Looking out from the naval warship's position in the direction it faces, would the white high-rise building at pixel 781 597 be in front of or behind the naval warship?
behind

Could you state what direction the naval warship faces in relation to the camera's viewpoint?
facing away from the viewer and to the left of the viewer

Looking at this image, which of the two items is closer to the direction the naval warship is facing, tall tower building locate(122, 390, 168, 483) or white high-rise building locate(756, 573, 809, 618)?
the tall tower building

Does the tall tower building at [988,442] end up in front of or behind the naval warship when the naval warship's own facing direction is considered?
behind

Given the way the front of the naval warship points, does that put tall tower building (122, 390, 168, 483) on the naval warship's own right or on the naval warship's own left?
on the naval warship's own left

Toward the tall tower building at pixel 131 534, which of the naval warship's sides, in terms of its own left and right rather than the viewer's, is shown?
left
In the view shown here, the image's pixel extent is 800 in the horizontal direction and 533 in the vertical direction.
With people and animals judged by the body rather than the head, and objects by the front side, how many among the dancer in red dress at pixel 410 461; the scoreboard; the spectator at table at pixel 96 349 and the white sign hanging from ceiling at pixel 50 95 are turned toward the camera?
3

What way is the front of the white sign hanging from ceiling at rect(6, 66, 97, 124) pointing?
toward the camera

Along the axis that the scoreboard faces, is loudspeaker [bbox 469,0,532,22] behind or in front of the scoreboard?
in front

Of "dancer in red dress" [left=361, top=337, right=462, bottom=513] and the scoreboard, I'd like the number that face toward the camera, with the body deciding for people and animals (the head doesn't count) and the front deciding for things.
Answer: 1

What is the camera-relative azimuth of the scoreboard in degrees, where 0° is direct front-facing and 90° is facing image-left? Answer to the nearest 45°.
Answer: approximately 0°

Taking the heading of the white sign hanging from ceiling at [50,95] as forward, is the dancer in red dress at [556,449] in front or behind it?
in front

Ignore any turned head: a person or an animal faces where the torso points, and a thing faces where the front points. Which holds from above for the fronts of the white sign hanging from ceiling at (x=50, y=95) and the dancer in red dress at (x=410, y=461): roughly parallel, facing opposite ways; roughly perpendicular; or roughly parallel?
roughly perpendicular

· · · · ·

*Aim of the task*. What is needed is each line of the data, printed exactly.

*Response*.
Looking out from the naval warship's position in the direction it faces, would the white high-rise building at pixel 781 597 be in front of or behind the naval warship?
behind

Could you state what direction the naval warship faces in relation to the camera's viewpoint?
facing away from the viewer and to the left of the viewer

Looking at this image, which of the two items is closer to the direction the naval warship is facing, tall tower building locate(122, 390, 168, 483) or white high-rise building locate(756, 573, 809, 618)?
the tall tower building

Does the tall tower building at [988,442] end up in front of or behind the naval warship when the naval warship's own facing direction is considered?
behind

Given the way the front of the naval warship points, does that put tall tower building (122, 390, 168, 483) on the naval warship's own right or on the naval warship's own left?
on the naval warship's own left

Toward the tall tower building at pixel 131 534, which of the naval warship's sides, in terms of its own left and right rather than the viewer's, is shown?
left
In the view shown here, the image's pixel extent is 800 in the horizontal direction and 533 in the vertical direction.
With people and animals judged by the body rather than the head, and objects by the front side, how many among the dancer in red dress at pixel 410 461; the scoreboard; the spectator at table at pixel 96 349 and the white sign hanging from ceiling at pixel 50 95 are turned toward the camera?
3

What way is the front of the white sign hanging from ceiling at rect(6, 66, 97, 124) pointing?
toward the camera

Along the axis that the scoreboard faces, is loudspeaker [bbox 469,0,532,22] behind or in front of the scoreboard?
in front

Of "dancer in red dress" [left=361, top=337, right=462, bottom=513] and the scoreboard, I'd like the number that face toward the camera, with the body deciding for people and animals (the head doesn't count) and the front deciding for things.
Answer: 1

What is the camera-relative azimuth of the scoreboard in degrees, where 0° is direct front-facing and 90° is facing image-left? Answer to the nearest 45°.
Answer: approximately 0°

Taking the heading of the white sign hanging from ceiling at [50,95] as forward, is the dancer in red dress at [556,449] in front or behind it?
in front

Ignore any turned head: a person or an animal faces where the torso points, and a thing faces where the front points. Which holds from above for the fronts of the white sign hanging from ceiling at (x=50, y=95) and the dancer in red dress at (x=410, y=461): roughly parallel, facing opposite ways; roughly perpendicular; or roughly parallel?
roughly perpendicular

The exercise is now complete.